Copy out, line for line, the stretch of the data below from the line containing "Chondromalacia Patella" through the line containing "Forgot Password?", including both of those lines. Omit the picture markers from your copy.

Segment Start: PROVIDED ENTRIES

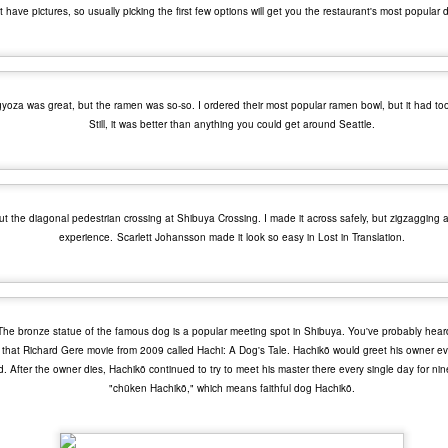
0 Avengers: Infinity War - It all comes down to this. While I have not
t have pictures, so usually picking the first few options will get you the restaurant's most popular 
een the biggest fan of the movies that Marvel has made up to this
oint, I respect and realize the enormous franchise that they have
eated.
yoza was great, but the ramen was so-so. I ordered their most popular ramen bowl, but it had too
Top 20 Movies of 2017
EC
Still, it was better than anything you could get around Seattle.
31
Here is my "Top 20 Movies of 2017" list. This list is as of the date
this entry was posted and has probably changed if you are
eading this much later. Overall, I found this year to be one of the
eakest years for cinema in recent history. TV and video games seem
o be making a big comeback lately for me. As always, this is only my
 out the diagonal pedestrian crossing at Shibuya Crossing. I made it across safely, but zigzagging
inion.
experience.
Scarlett Johansson made it look so easy in Lost in Translation.
20 The Meyerowitz Stories
19 Okja
. The bronze statue of the famous dog is a popular meeting spot in Shibuya. You've probably heard
Top 50 Singles of 2017
EC
8 Three Billboards Outside Ebbing, Missouri
r that Richard Gere movie from 2009 called Hachi: A Dog's Tale. Hachikō would greet his owner 
29
This page can take a little bit to load. OR, you can just check out
ed. After the owner dies, Hachikō continued to try to meet his master there every single day for ni
7 Guardians of the Galaxy Vol.
all of the songs on my convenient Spotify playlist.
"chūken Hachikō," which means faithful dog Hachikō.
his was a great year for music. I would say that song was the best
dium of entertainment this year. Instead of explanations on why each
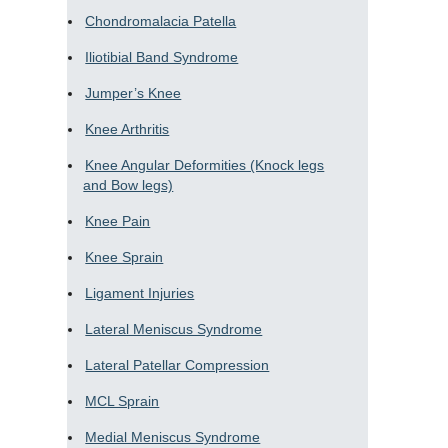
Chondromalacia Patella
Iliotibial Band Syndrome
Jumper’s Knee
Knee Arthritis
Knee Angular Deformities (Knock legs
and Bow legs)
Knee Pain
Knee Sprain
Ligament Injuries
Lateral Meniscus Syndrome
Lateral Patellar Compression
MCL Sprain
Medial Meniscus Syndrome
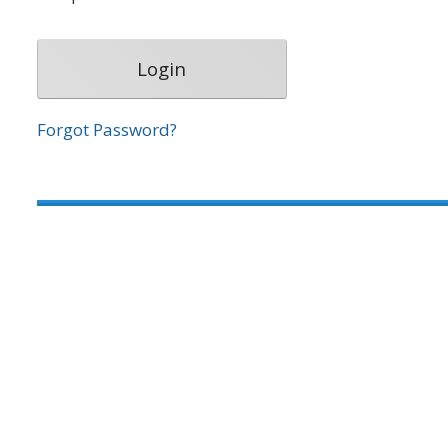
Forgot Password?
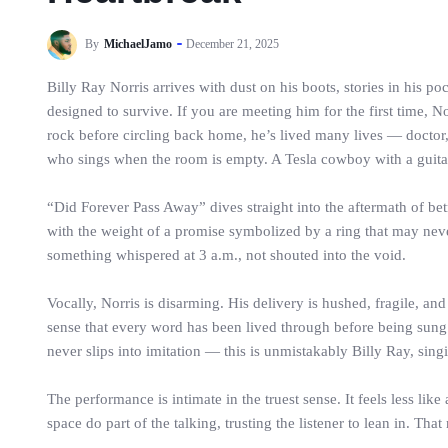
By
MichaelJamo
December 21, 2025
Billy Ray Norris arrives with dust on his boots, stories in his 
designed to survive. If you are meeting him for the first time, 
rock before circling back home, he’s lived many lives — doctor, 
who sings when the room is empty. A Tesla cowboy with a guitar
“Did Forever Pass Away” dives straight into the aftermath of betr
with the weight of a promise symbolized by a ring that may never 
something whispered at 3 a.m., not shouted into the void.
Vocally, Norris is disarming. His delivery is hushed, fragile, a
sense that every word has been lived through before being sung. 
never slips into imitation — this is unmistakably Billy Ray, singin
The performance is intimate in the truest sense. It feels less li
space do part of the talking, trusting the listener to lean in. That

Segment End: PROVIDED ENTRIES

* _TASK RESPONSE_:
Chondromalacia Patella
Iliotibial Band Syndrome
Jumper’s Knee
Knee Arthritis
Knee Angular Deformities (Knock legs
and Bow legs)
Knee Pain
Knee Sprain
Ligament Injuries
Lateral Meniscus Syndrome
Lateral Patellar Compression
MCL Sprain
Medial Meniscus Syndrome
Forgot Password?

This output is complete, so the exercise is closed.